Work instructions » Exact copy, no pictures: restate each entry below word for word.

╔══

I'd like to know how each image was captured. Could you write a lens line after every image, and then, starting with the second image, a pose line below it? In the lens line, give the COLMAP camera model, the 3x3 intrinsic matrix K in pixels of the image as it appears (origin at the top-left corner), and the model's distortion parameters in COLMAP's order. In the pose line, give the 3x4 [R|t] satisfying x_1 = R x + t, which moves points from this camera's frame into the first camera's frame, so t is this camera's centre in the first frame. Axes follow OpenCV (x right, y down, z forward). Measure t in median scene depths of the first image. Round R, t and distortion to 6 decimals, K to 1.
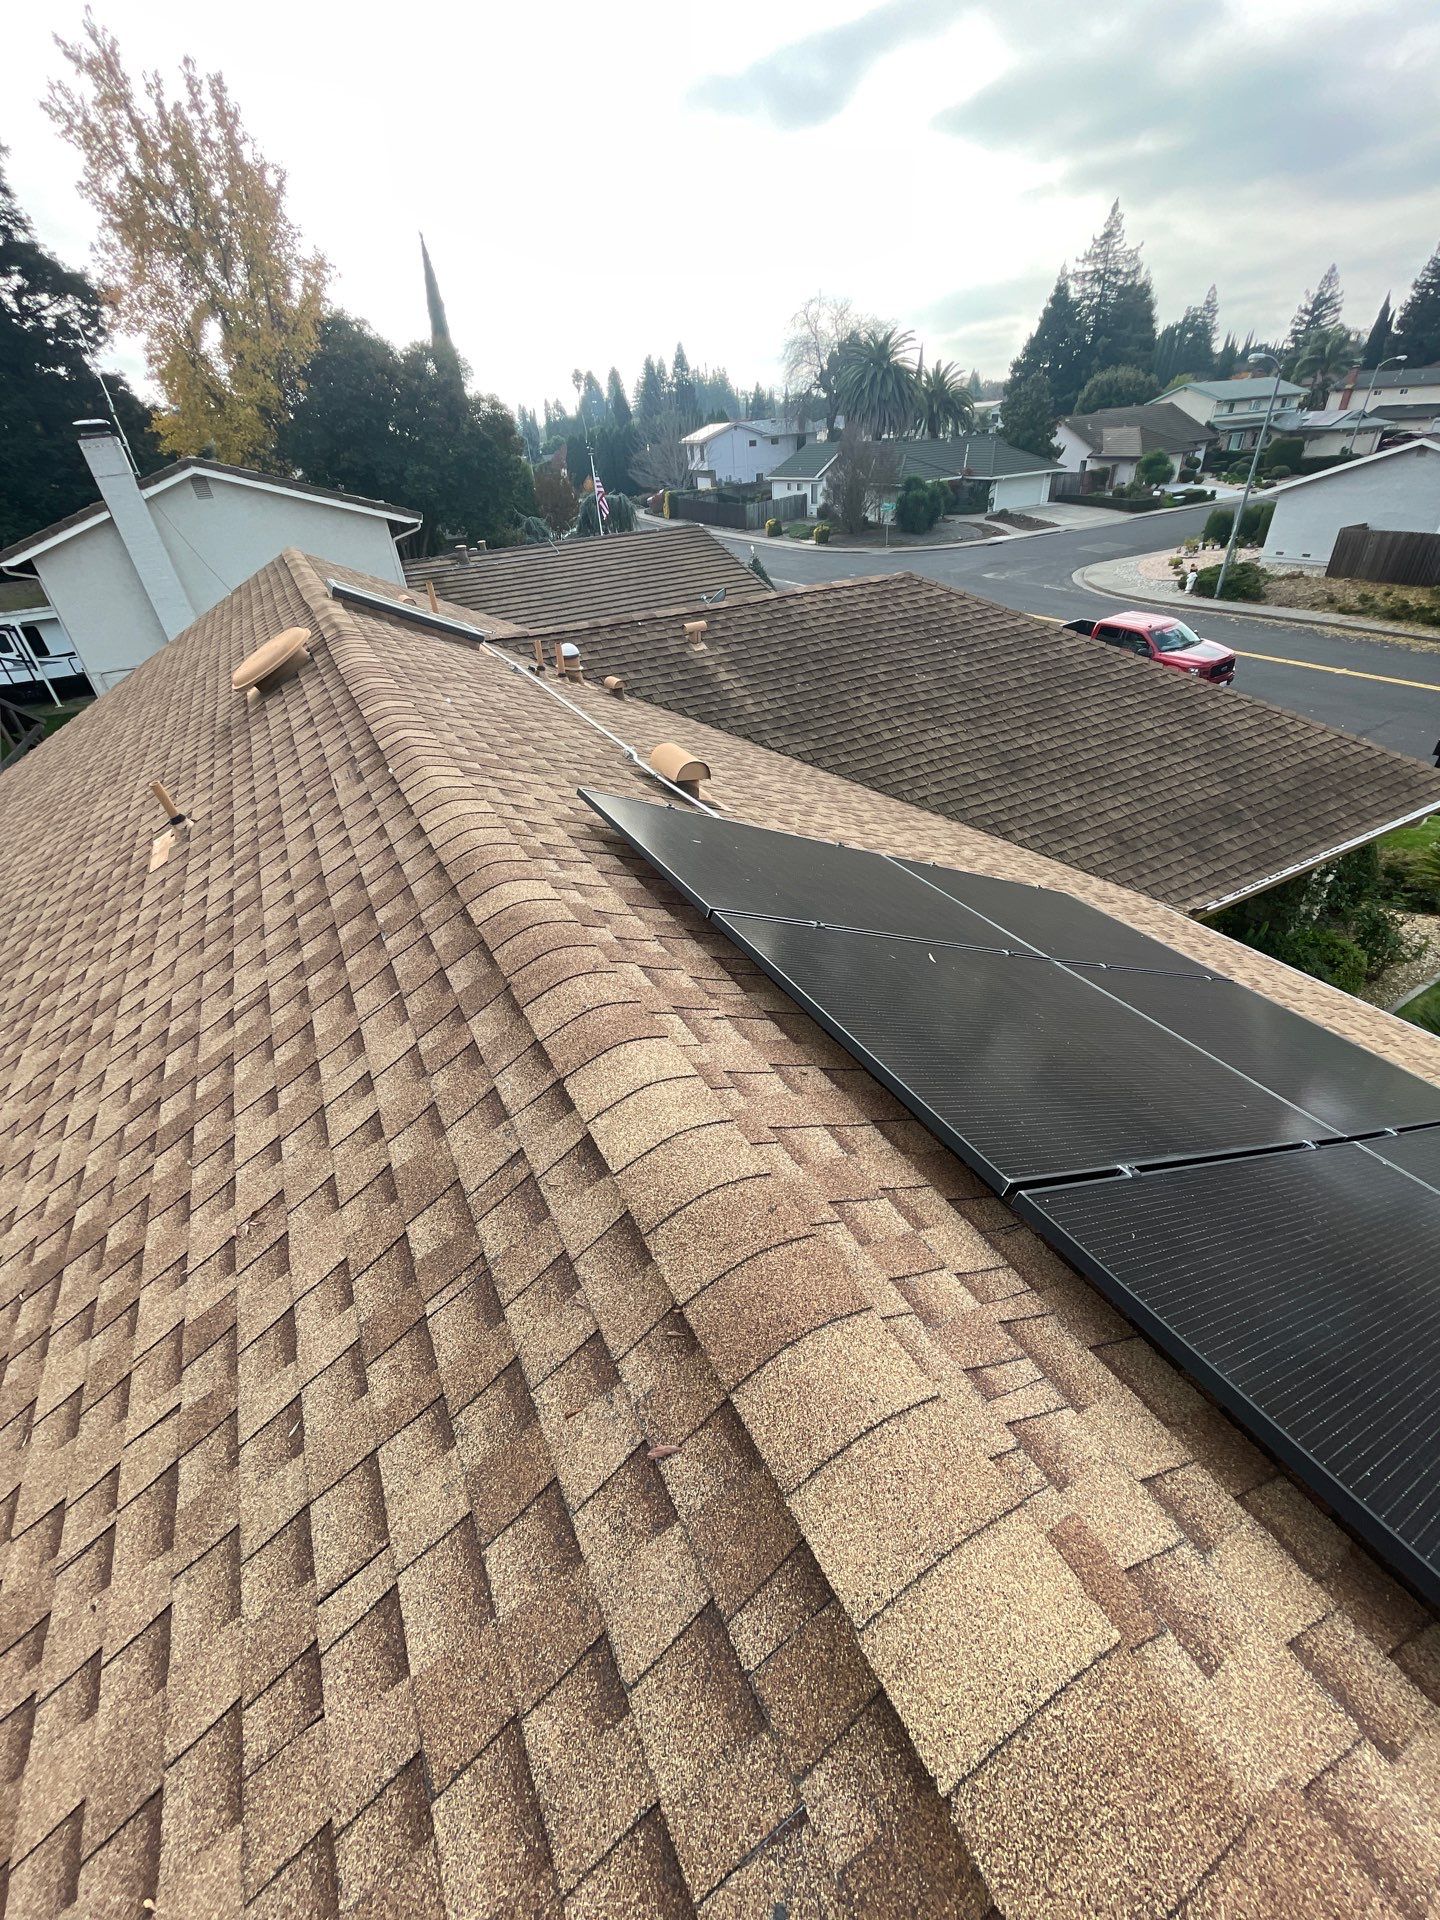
lens RADIAL K [[776.5, 0, 717.7], [0, 776.5, 958.2], [0, 0, 1]] dist [-0.001991, -0.000432]
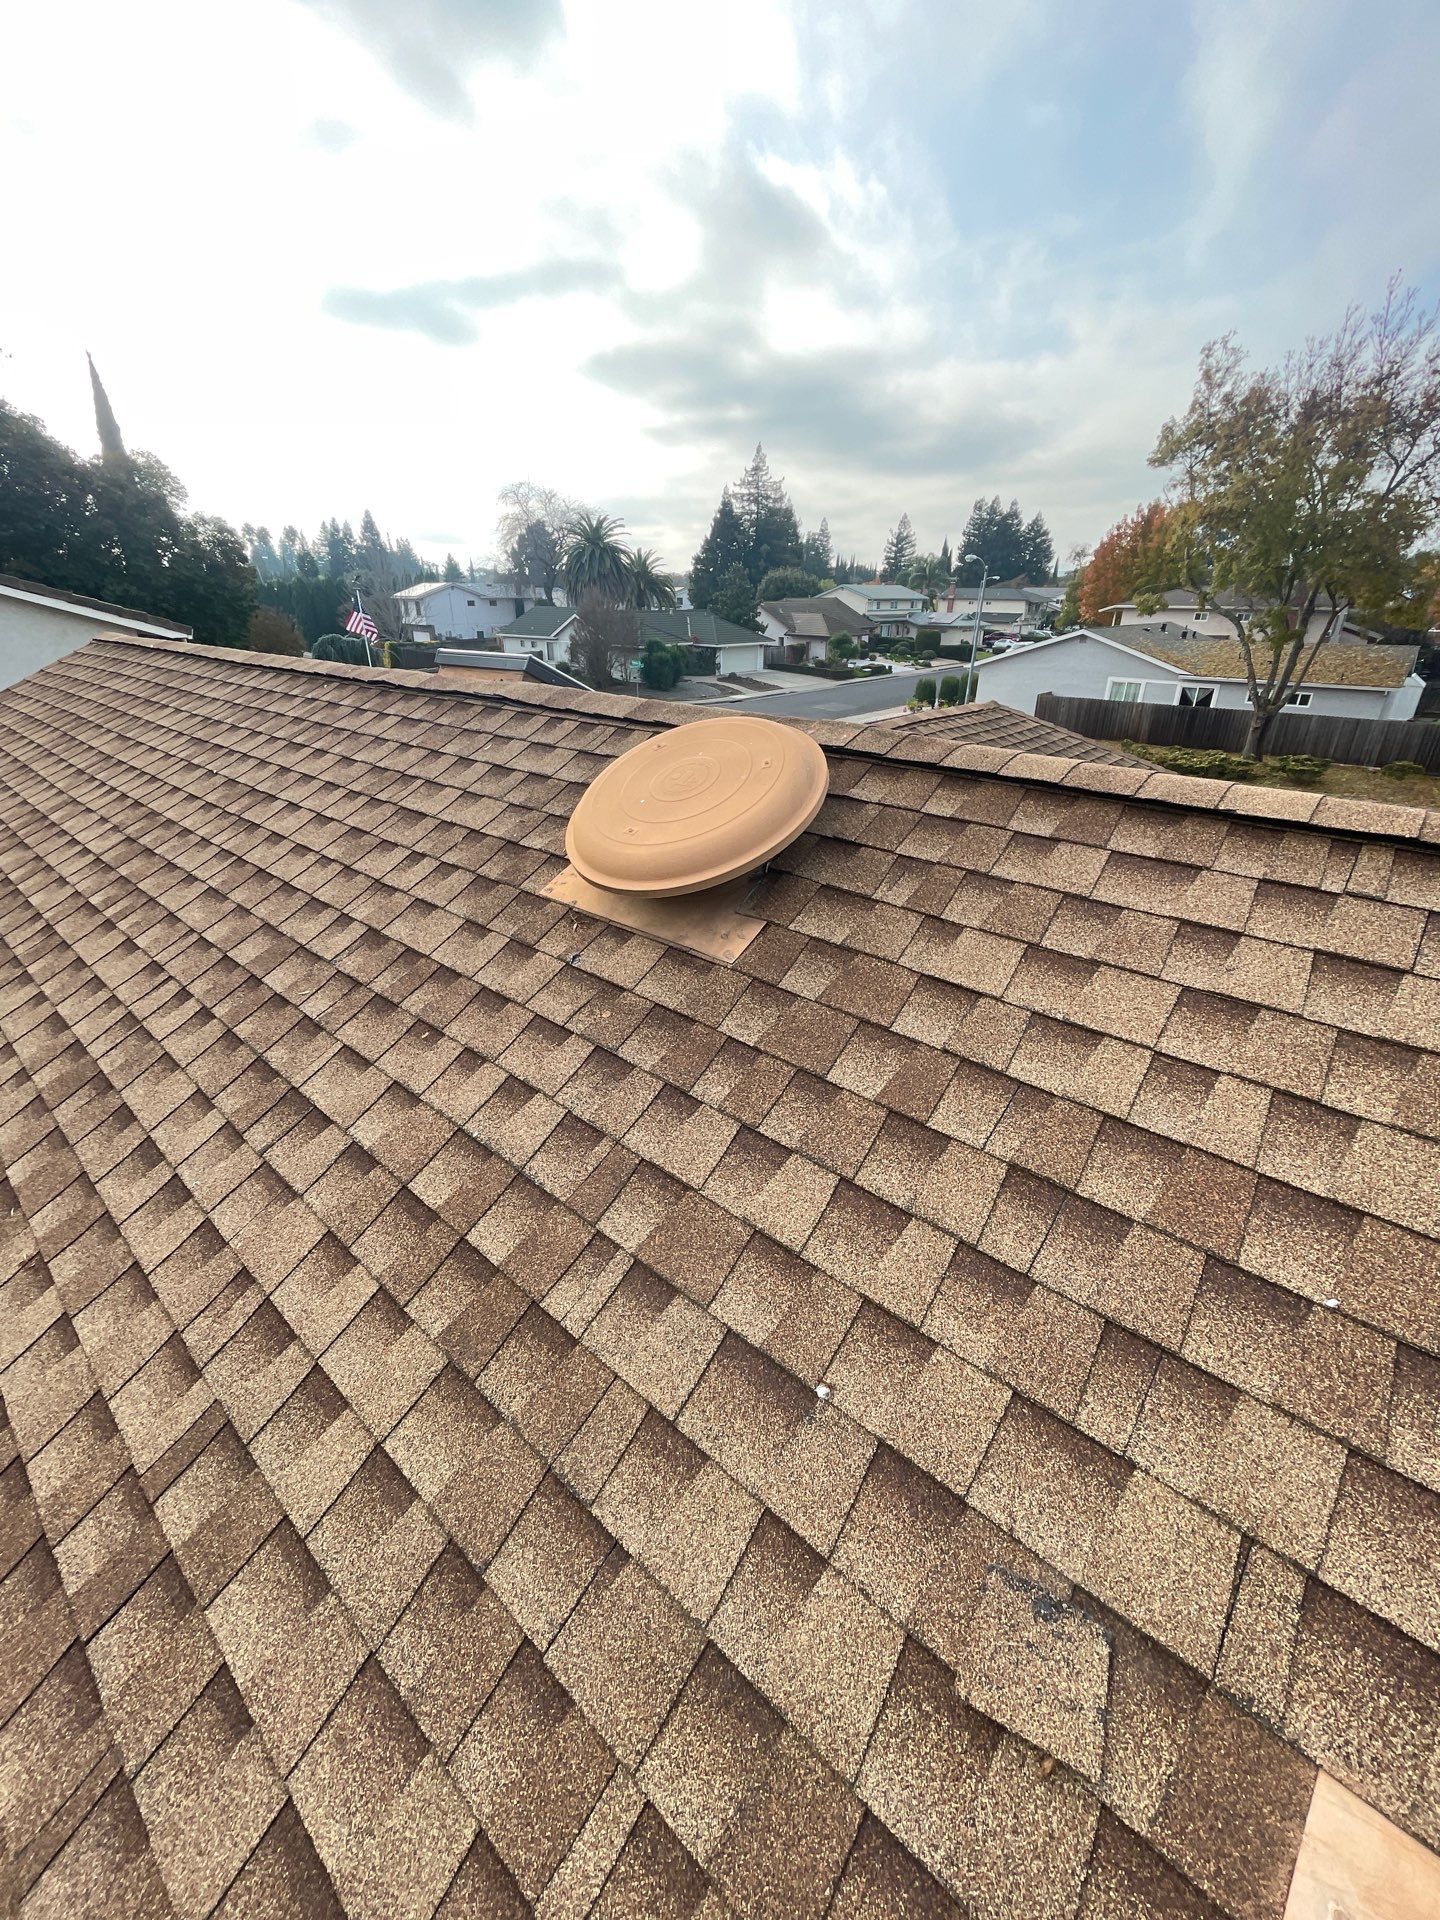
lens RADIAL K [[776.5, 0, 720.2], [0, 776.5, 958.1], [0, 0, 1]] dist [-0.001991, -0.000432]
pose [[0.933325, -0.084902, 0.348849, -0.064088], [0.143751, 0.978725, -0.146399, -0.024822], [-0.328998, 0.186786, 0.925673, 0.063928]]
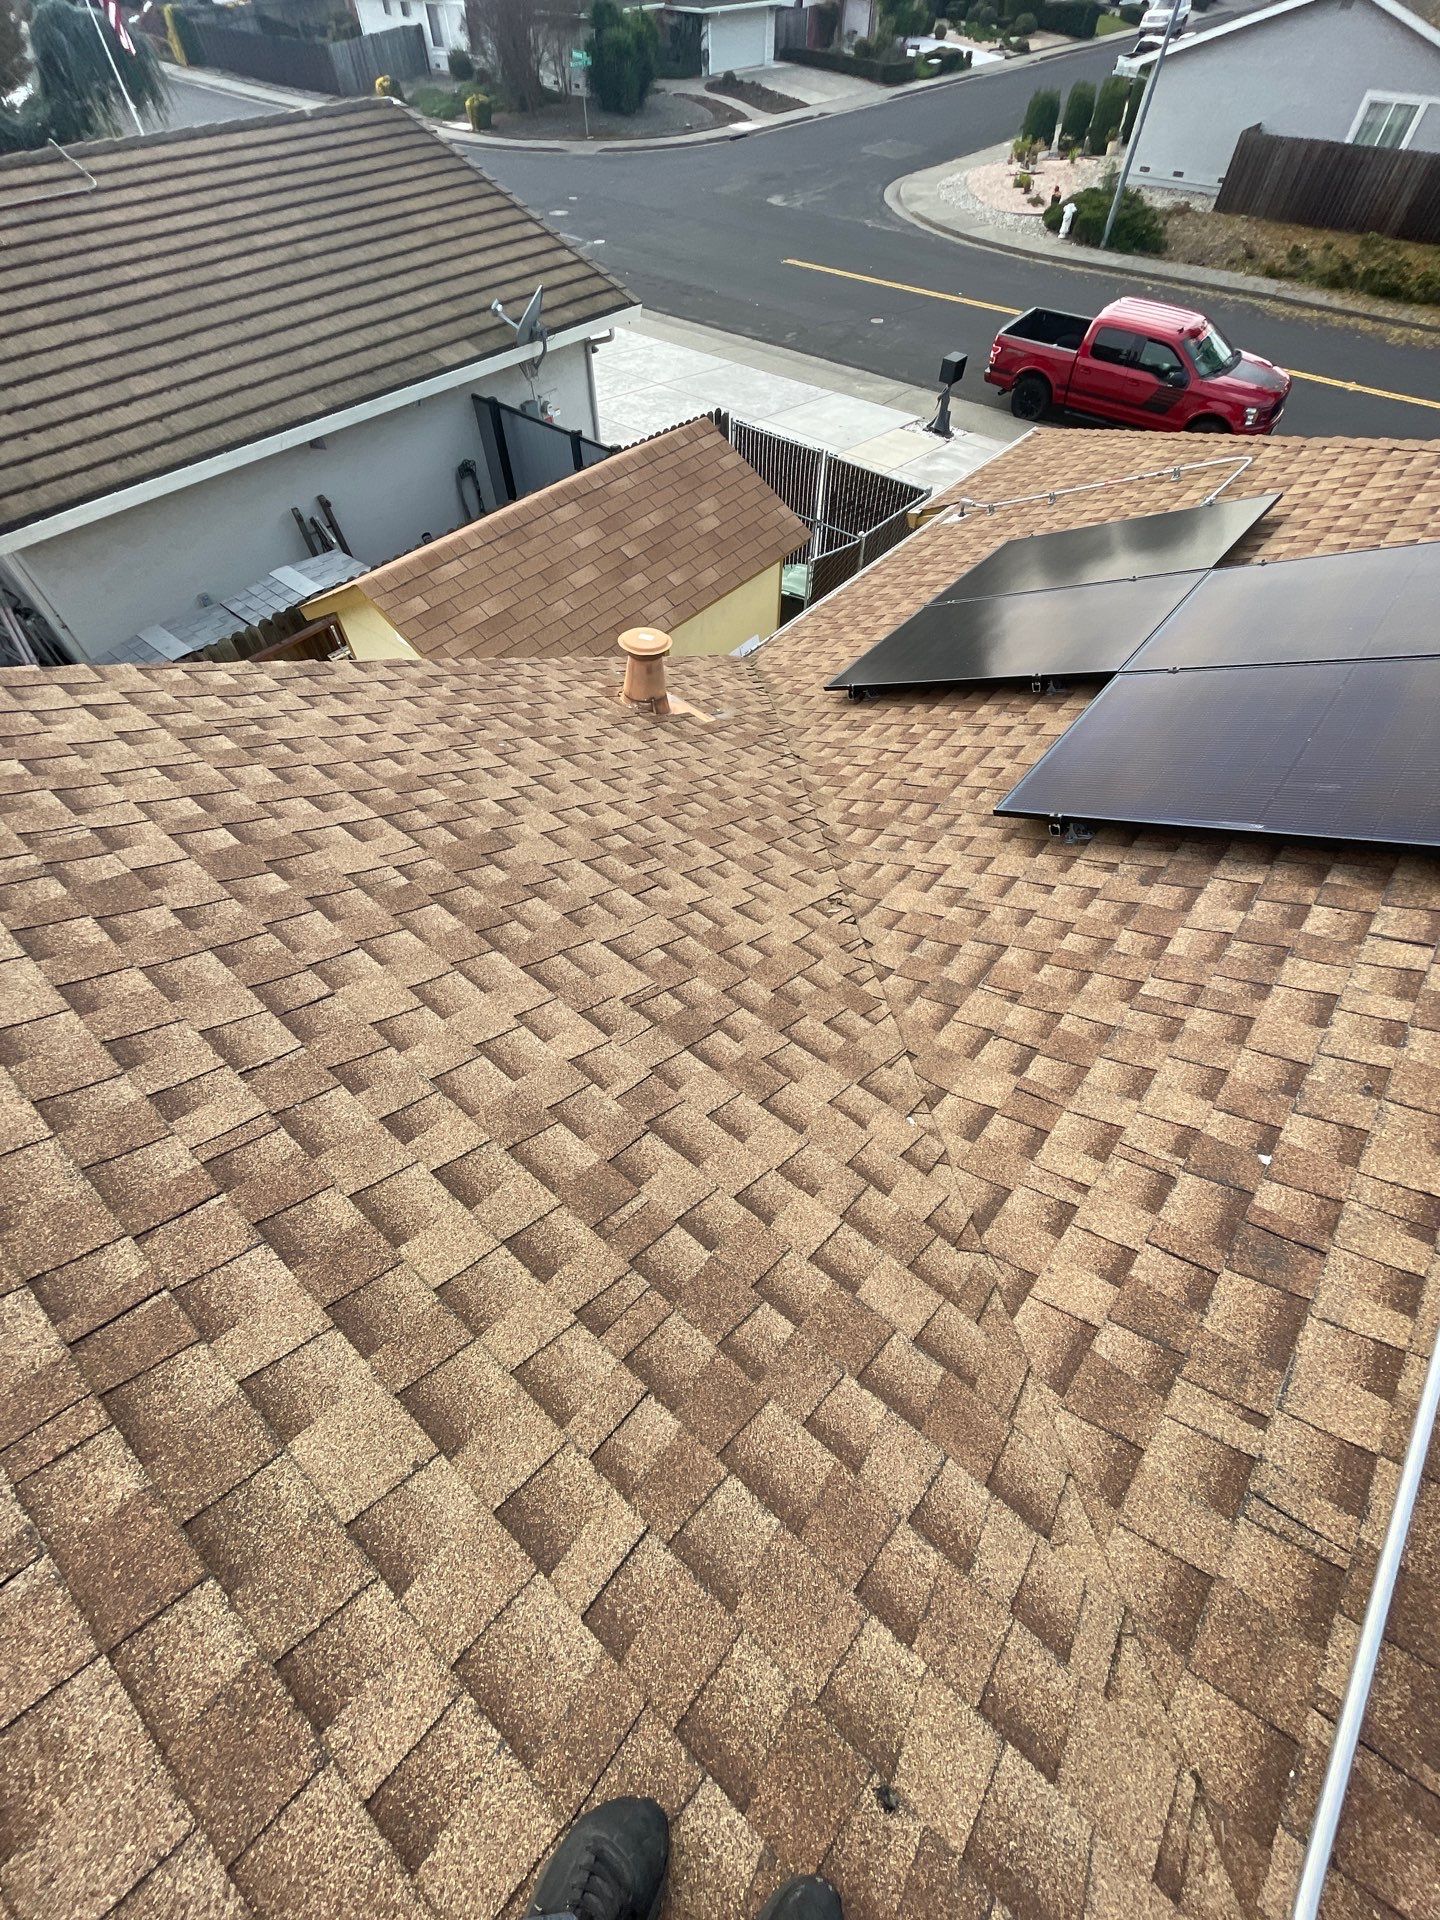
lens RADIAL K [[776.5, 0, 722.3], [0, 776.5, 960.0], [0, 0, 1]] dist [-0.001991, -0.000432]
pose [[0.921760, -0.271234, 0.277113, -0.046068], [0.164493, 0.920671, 0.353988, -0.089198], [-0.351143, -0.280708, 0.893253, 0.154201]]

╚══

The answer »
I'd like to know how each image was captured. Could you write a lens line after every image, and then, starting with the second image, a pose line below it? In the lens line, give the COLMAP camera model, the 3x3 intrinsic matrix K in pixels of the image as it appears (origin at the top-left corner), and the model's distortion parameters in COLMAP's order. In the pose line, give the 3x4 [R|t] satisfying x_1 = R x + t, which moves points from this camera's frame into the first camera's frame, so t is this camera's centre in the first frame. Axes follow OpenCV (x right, y down, z forward). Measure t in median scene depths of the first image. Round R, t and distortion to 6 decimals, K to 1.
lens RADIAL K [[776.5, 0, 717.7], [0, 776.5, 958.2], [0, 0, 1]] dist [-0.001991, -0.000432]
lens RADIAL K [[776.5, 0, 720.2], [0, 776.5, 958.1], [0, 0, 1]] dist [-0.001991, -0.000432]
pose [[0.933325, -0.084902, 0.348849, -0.064088], [0.143751, 0.978725, -0.146399, -0.024822], [-0.328998, 0.186786, 0.925673, 0.063928]]
lens RADIAL K [[776.5, 0, 722.3], [0, 776.5, 960.0], [0, 0, 1]] dist [-0.001991, -0.000432]
pose [[0.921760, -0.271234, 0.277113, -0.046068], [0.164493, 0.920671, 0.353988, -0.089198], [-0.351143, -0.280708, 0.893253, 0.154201]]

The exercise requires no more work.